The sequel and last book in the duology of Vivian Apple picks up immediately after the events of Vivian Apple at The End of the World, where our MC Viv, boasting a broken hand after punching the leader of a religious doomsday cult and then fleeing capture by his people, has just discovered some rather disturbing facts about her family, the remainder of whom she had just tried to seek refuge with. Phew.
But there’s no rest for the wicked, it seems – no pun intended – and Viv, along with her best friend Harpreet, have to figure out their next moves in a world gone mad.
While the first book focused on the events following the rapture, where believers of a capitalist Christian cult apparently ascended to heaven (but in reality, met less-than-pleasant fates), this second installment is centered on fighting back against the corrupt officials who lead the Church of America, and exposing their lies once and for all in order to bring down the entire cult and its believers.
This, along with the threat of an impending natural disaster/apocalypse (of manmade, not religious origin) looming in the background, certainly brings across a sense of desperation, of doom, of time running out, as Viv and her cohorts work on plans to meet their goal while trying (and not always succeeding) at avoiding death via the enforcers of the cult and the general population, which has gone trigger-happy.
I really loved the focus on female friendship in the book – while Viv and Harp occasionally quarrel and are less approving of each other’s life choices, ultimately they are there for each other, through doomsday cults, incendiary blog posts, crazy escapes and dying family members.

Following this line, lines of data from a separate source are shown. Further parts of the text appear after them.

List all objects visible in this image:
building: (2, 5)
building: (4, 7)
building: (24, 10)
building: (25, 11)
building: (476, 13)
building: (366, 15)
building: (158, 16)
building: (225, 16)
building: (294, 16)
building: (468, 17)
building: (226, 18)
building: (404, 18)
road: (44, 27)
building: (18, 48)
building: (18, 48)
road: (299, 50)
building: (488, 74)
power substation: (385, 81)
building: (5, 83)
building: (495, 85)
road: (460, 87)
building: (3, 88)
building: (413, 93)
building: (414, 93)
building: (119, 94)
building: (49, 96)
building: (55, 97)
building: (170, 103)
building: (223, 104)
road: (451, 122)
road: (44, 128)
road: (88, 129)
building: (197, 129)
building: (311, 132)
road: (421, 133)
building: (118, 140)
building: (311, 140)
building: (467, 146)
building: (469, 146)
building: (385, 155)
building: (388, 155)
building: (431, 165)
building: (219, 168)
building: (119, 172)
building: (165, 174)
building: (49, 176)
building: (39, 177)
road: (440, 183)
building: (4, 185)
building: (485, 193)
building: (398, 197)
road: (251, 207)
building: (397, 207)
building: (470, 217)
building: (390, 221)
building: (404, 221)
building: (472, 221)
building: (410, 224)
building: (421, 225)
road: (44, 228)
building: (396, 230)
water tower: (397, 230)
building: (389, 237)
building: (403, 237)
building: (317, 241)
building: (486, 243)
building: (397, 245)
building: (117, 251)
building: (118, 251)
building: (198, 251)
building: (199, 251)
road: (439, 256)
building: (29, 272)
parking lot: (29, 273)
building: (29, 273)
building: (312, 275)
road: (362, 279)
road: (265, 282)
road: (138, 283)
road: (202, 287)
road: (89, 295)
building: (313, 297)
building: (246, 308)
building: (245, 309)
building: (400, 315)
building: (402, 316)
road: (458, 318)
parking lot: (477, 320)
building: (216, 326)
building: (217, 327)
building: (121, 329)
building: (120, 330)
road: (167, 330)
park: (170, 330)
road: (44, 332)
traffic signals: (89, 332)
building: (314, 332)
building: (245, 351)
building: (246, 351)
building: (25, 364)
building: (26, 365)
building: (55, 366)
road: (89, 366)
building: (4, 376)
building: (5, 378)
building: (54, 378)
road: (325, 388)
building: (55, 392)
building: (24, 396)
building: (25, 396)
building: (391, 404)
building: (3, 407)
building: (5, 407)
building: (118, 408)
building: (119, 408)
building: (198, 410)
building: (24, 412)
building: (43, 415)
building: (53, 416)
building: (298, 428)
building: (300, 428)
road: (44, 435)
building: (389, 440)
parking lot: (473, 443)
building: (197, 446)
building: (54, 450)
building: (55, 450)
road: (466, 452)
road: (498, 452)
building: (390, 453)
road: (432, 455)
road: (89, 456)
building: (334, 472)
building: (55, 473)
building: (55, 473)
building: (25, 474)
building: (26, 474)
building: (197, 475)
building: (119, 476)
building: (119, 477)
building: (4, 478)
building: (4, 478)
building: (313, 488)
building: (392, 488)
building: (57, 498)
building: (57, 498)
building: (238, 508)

As with the first book, I also really enjoyed the critique of the terrifyingly exaggerated, all-reaching religion, with its dictates on dress and behavior, encouragement of consumption that supports their church, and the blasting of their message from all available media avenues.
Character development for both Viv and Harp improved in this book – the former is now more prone to take action, and the latter to warn caution. While Viv did make some questionable (read: dumbass) decisions, I let it go because she is a teenager in the midst of a world going to pieces, and if that’s not an excuse for some dodgy judgement, then what is?
All in all, a satisfying conclusion to the series, with a rather open-ended final page that nevertheless leaves us readers with a sense of hope.
ARC received from Edelweiss in exchange for an honest review.